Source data
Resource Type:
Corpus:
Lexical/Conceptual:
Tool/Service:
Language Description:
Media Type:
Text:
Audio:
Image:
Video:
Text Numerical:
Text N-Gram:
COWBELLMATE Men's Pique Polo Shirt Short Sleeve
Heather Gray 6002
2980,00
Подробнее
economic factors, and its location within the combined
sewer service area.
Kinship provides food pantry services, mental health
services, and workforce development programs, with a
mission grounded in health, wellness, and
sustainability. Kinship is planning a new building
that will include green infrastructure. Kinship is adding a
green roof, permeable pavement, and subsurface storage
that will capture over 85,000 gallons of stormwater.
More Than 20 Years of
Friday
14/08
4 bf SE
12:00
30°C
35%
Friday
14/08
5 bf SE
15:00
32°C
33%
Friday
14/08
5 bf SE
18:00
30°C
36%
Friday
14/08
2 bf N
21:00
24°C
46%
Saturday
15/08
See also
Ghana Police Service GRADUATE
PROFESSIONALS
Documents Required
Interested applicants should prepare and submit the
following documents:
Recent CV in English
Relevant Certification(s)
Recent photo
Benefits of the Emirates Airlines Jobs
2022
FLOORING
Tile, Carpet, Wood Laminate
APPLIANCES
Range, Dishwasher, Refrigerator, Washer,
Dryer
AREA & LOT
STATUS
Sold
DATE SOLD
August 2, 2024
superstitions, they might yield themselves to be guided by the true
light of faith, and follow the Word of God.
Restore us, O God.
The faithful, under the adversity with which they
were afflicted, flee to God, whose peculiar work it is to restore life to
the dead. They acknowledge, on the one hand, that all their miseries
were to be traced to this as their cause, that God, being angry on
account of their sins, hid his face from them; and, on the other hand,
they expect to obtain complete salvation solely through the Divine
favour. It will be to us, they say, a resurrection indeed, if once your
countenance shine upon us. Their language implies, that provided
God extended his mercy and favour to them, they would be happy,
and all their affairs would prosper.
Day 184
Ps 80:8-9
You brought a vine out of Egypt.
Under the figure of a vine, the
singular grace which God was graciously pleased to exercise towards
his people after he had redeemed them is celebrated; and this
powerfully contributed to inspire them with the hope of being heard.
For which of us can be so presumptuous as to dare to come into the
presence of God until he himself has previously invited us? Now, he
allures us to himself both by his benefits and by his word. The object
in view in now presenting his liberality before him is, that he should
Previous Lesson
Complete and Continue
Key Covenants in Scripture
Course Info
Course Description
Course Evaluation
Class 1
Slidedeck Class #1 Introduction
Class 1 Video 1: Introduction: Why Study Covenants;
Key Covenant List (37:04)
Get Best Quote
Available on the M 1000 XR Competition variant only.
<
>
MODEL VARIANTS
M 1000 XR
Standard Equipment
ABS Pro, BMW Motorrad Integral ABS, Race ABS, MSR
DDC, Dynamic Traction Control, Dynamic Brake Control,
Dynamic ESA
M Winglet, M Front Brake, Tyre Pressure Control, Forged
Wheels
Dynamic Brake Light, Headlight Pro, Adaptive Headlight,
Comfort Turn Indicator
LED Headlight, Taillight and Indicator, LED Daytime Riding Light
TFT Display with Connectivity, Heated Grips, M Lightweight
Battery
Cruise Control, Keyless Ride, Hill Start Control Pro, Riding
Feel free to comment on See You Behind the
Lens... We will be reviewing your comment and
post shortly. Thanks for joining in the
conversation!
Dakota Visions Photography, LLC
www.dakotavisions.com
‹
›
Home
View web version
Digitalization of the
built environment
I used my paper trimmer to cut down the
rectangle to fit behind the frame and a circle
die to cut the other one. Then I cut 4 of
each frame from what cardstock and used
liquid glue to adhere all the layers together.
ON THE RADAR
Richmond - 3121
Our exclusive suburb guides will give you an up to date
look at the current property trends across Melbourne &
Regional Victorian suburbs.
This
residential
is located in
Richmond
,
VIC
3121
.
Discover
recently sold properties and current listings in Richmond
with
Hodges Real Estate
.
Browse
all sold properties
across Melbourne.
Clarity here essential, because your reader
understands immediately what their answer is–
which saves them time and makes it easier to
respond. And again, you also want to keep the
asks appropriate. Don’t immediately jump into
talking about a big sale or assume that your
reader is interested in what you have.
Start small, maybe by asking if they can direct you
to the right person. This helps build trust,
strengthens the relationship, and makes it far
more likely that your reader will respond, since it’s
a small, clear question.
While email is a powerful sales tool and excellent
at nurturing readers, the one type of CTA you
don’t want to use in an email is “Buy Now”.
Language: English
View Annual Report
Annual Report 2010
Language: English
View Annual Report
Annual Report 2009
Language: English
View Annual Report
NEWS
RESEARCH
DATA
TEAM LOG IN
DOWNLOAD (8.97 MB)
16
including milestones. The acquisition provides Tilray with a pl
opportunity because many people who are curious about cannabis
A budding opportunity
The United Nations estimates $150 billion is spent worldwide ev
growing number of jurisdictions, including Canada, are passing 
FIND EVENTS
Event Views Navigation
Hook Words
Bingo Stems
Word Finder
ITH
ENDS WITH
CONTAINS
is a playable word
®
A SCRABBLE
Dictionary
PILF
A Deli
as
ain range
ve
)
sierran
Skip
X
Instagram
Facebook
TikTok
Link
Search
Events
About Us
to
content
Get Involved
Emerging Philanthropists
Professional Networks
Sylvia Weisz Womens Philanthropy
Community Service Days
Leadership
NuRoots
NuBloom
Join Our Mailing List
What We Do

Task prompt:
Copy all the lines from the data above that hold the word "properties".

Response area:
recently sold properties and current listings in Richmond
all sold properties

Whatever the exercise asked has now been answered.